Il en est de même à Xawaadley. Les habitants affirment que depuis que les Burundais sont là, les attaques des Al-Shabaab ont cessé. « Sinon, avant, ici, nous étions tout le temps attaqués. Les terroristes contrôlaient presque tout. Mais, aujourd’hui, nous pouvons dormir. Nous apprécions la collaboration entre les militaires burundais et les forces de sécurité somaliennes », témoigne un sexagénaire de la localité. Il se dit aussi satisfait de voir qu’actuellement, quand on tombe malade, on peut se faire soigner et avoir des médicaments grâce à l’assistance médicale des Burundais. « C’est vraiment très salutaire pour nous. Avant, beaucoup de gens mouraient par manque de soins. Mais, actuellement, même en cas de choléra, ces militaires burundais procèdent à la pulvérisation intra domiciliaire afin de limiter sa propagation et des vies sont sauvées. »

Néanmoins, ces Somaliens demandent plus d’actions humanitaires pour améliorer leur vécu quotidien. A Jowhar, Ali trouve qu’il est important qu’à côté de cet hôpital à l’intérieur du camp militaire de Jowhar, il y est un autre ou des centres de santé à l’extérieur. « Cela permettrait de se faire aussi soigner même quand on tombe malade la nuit. »

D’après lui, la quantité d’eau potable reste insuffisante. D’où la nécessité d’installer beaucoup de robinets à l’intérieur de leur camp de déplacés. « Oui, ils y ont installé quelques robinets mais nous en avons besoin encore. » Il plaide aussi pour la construction des écoles afin que leurs enfants puissent étudier.

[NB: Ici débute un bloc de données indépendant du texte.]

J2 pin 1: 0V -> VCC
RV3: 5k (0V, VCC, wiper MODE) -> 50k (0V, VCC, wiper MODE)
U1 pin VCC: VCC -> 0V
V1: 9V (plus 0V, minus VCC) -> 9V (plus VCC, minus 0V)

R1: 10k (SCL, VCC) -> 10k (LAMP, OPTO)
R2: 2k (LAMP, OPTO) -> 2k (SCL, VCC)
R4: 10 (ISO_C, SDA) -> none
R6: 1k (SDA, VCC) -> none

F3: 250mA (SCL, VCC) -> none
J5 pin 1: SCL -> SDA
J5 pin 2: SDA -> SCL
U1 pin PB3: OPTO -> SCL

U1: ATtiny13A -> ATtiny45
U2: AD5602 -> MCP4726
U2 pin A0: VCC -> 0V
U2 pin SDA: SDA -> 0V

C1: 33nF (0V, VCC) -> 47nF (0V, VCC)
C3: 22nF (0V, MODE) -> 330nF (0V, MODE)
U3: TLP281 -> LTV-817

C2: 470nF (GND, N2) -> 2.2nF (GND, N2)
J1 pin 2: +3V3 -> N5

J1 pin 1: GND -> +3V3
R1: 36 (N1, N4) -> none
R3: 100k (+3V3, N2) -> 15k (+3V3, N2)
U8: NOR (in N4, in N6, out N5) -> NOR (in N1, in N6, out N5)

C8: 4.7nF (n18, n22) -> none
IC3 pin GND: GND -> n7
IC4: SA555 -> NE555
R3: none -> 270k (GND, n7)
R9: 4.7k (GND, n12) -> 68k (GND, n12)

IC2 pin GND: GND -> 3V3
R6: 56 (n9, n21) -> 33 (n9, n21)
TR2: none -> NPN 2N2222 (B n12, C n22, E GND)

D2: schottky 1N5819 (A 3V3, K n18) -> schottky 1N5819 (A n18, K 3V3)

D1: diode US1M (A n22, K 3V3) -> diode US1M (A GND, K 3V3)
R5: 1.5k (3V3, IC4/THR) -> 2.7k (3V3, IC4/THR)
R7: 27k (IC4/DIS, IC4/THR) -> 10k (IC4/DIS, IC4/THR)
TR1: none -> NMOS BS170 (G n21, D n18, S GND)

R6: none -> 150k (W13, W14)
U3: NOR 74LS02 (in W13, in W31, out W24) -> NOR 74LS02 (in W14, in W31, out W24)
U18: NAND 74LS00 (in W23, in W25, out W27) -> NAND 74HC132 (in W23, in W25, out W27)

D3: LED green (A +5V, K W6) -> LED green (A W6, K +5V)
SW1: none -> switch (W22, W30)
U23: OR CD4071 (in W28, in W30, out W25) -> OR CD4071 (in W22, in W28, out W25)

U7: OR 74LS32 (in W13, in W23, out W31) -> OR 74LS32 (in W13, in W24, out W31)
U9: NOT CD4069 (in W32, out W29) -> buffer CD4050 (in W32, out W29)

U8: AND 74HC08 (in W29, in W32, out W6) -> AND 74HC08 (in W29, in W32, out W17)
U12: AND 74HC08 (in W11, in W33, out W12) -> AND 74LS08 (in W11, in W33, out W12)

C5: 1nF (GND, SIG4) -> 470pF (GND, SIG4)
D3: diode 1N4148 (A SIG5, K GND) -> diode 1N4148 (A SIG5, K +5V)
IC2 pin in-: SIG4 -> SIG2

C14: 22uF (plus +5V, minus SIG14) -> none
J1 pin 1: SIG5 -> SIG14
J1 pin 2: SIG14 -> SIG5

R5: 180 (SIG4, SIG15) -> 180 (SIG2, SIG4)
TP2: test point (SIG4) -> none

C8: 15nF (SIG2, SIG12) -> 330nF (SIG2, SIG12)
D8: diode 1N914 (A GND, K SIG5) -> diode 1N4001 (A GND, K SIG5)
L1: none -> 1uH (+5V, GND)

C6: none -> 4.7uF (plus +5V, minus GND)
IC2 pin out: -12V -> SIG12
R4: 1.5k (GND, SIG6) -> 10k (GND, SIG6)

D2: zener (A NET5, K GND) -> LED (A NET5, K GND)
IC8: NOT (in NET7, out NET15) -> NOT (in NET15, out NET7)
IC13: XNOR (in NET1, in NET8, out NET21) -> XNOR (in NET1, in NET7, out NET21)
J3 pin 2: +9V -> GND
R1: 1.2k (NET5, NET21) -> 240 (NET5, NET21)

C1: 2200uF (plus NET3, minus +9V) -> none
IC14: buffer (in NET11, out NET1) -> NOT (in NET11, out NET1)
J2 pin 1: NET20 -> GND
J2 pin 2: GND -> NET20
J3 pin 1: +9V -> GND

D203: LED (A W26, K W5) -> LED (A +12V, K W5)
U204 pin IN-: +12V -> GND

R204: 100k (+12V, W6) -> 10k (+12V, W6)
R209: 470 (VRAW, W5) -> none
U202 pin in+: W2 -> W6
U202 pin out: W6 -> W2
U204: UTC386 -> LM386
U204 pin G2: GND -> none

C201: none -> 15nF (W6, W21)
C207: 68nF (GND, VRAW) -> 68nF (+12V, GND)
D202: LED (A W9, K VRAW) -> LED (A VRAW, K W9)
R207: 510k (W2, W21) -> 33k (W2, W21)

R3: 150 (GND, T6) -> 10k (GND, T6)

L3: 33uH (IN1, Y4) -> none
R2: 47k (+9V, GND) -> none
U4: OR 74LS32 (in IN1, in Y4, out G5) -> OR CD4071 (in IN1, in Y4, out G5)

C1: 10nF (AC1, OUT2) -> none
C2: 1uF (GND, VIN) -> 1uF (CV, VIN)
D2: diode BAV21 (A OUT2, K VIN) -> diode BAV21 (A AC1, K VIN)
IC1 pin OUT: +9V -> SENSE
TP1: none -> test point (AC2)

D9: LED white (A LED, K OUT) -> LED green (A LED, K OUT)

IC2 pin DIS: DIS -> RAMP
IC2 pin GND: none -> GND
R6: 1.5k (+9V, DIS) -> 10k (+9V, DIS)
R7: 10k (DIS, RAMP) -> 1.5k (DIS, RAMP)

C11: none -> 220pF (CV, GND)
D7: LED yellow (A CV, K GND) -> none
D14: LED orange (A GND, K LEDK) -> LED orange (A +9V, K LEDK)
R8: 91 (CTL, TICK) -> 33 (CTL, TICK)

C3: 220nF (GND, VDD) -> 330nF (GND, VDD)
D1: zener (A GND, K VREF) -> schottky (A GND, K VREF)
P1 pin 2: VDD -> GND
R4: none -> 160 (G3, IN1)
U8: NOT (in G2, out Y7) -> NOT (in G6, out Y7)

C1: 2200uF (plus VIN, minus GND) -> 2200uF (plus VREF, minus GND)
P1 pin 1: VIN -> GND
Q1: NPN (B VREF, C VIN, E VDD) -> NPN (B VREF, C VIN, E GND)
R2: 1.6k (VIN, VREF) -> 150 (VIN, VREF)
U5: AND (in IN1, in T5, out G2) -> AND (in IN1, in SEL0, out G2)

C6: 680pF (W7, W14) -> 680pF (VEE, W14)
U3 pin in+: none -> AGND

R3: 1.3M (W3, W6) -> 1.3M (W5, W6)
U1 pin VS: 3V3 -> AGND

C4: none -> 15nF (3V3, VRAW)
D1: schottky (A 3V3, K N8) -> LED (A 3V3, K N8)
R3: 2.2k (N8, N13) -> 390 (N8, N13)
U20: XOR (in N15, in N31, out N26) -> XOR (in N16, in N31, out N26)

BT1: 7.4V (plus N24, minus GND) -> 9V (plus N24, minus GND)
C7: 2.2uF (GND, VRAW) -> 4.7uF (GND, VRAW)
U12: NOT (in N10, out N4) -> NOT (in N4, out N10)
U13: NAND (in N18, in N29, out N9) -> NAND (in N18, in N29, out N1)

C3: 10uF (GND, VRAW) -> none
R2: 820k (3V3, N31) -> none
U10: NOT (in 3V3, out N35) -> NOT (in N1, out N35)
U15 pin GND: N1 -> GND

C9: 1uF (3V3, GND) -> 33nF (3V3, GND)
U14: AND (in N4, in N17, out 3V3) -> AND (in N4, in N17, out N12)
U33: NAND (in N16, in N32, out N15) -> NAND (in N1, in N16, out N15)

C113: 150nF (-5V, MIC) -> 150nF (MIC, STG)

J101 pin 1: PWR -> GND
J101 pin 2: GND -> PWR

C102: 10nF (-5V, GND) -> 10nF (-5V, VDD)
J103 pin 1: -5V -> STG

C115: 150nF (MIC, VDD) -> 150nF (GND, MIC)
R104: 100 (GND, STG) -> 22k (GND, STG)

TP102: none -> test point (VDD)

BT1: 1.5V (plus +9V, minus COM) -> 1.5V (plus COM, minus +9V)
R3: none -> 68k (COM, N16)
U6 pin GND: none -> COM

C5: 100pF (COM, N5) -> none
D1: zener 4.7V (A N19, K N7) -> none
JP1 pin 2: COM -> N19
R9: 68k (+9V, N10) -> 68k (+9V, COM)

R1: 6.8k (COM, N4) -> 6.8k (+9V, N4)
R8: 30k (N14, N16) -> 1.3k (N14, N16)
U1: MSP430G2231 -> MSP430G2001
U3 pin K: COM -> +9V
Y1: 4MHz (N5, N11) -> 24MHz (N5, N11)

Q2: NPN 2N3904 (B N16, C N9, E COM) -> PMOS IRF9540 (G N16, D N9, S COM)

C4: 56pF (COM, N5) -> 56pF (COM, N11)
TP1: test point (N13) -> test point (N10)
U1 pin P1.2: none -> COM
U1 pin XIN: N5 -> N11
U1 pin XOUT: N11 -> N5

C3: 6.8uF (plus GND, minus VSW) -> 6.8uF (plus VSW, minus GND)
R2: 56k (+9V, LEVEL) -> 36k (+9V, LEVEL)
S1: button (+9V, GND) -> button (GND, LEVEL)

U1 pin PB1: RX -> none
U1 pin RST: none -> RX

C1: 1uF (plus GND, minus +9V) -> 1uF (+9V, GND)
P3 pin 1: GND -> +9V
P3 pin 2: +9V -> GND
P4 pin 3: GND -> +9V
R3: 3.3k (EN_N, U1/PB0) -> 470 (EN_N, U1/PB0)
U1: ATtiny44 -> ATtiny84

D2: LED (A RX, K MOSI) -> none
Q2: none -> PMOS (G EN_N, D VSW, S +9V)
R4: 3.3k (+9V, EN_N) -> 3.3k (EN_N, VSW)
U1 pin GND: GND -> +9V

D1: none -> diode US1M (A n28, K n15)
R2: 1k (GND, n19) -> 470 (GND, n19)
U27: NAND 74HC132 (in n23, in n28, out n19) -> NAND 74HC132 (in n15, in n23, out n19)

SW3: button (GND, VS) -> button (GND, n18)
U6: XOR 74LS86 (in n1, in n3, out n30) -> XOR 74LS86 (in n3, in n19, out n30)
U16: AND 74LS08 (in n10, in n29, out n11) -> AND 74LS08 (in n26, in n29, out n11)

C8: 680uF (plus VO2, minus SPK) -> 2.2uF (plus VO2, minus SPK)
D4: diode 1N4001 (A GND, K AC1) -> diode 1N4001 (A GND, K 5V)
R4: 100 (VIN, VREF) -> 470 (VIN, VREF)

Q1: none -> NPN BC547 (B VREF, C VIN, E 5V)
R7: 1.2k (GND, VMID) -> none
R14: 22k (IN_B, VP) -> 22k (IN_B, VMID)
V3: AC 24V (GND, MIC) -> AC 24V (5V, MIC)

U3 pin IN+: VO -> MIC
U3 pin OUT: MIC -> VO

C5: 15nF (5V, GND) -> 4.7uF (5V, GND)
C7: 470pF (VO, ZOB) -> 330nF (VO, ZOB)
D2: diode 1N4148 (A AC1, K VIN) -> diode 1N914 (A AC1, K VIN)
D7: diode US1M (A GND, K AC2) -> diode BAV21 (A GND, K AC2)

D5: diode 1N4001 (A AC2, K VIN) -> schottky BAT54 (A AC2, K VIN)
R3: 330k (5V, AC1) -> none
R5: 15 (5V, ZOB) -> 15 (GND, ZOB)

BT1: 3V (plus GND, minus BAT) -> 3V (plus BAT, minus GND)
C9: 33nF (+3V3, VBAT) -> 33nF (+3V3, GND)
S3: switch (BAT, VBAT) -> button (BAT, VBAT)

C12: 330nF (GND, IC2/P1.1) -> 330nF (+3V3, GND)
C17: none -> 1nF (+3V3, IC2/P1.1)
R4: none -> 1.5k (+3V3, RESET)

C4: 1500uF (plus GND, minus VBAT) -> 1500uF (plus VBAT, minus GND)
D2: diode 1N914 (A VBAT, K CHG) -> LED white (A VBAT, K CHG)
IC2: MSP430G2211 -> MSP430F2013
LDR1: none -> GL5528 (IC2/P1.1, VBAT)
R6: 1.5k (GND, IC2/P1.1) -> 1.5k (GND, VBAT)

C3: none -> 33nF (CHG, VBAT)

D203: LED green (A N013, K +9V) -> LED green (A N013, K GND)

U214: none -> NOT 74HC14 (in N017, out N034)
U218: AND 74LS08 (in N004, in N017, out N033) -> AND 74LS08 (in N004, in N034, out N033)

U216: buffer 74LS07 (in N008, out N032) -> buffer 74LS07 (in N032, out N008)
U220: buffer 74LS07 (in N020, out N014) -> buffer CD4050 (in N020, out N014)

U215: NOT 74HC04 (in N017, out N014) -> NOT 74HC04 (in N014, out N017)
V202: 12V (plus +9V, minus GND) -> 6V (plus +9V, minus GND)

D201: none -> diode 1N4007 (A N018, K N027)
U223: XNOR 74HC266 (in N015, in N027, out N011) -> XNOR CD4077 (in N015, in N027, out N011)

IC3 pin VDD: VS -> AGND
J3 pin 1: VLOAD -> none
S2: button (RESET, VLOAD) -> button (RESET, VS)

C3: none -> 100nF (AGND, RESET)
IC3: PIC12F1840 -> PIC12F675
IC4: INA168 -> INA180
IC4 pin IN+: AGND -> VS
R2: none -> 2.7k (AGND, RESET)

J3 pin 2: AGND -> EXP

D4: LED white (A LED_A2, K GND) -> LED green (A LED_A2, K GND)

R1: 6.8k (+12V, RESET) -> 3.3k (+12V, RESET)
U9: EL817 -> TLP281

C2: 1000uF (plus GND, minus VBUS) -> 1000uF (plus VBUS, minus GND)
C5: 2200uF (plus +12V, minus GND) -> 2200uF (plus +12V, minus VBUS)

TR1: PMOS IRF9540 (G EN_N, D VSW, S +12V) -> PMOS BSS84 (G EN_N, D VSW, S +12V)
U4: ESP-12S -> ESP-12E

A Xawaadley, les habitants demandent la réhabilitation de leur Centre de santé. « Oui, ces militaires burundais nous ont donné des médicaments et d’autres équipements. Mais, vous constatez que cette infrastructure a besoin d’être reconstruite. Il n’y a presque pas de toitures. Les tôles sont très vieilles et trouées partout. En cas de pluies, personne ne peut venir ici. Donc, il faut nous aider à trouver d’autres bienfaiteurs afin qu’elle soit réhabilitée », plaide Ali Ahmed, un vieil homme du village de Xawaadley. Il évoque aussi l’impraticabilité des routes. « Elles sont dégradées. Nous avons besoin qu’elles soient reconstruites afin de faciliter les échanges et le transport. Nous cultivons beaucoup de produits mais, sans des routes en bon état, il nous est tellement très difficile de les écouler. », fait-il observer.